Try it: Would you transcribe word for word every line from the one containing "Flowing serpentines" to the end of the data, both ends included, and leave out the rest?

Saved data entries:
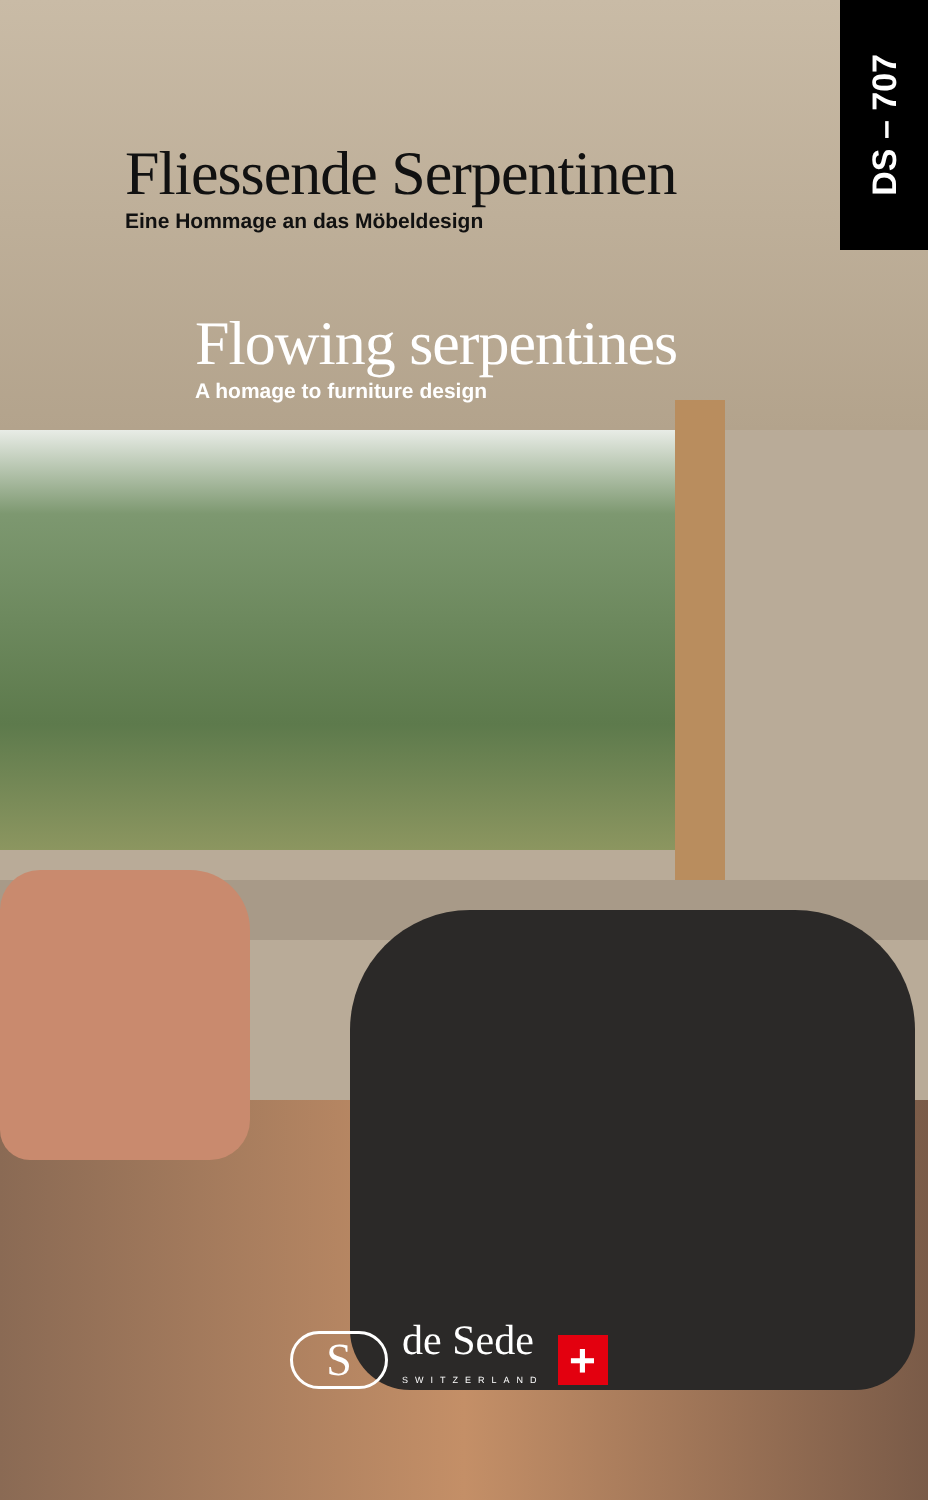Fliessende Serpentinen
Eine Hommage an das Möbeldesign
DS – 707
Flowing serpentines
A homage to furniture design
S
de Sede
SWITZERLAND
+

Exercise response:
Flowing serpentines
A homage to furniture design
S
de Sede
SWITZERLAND
+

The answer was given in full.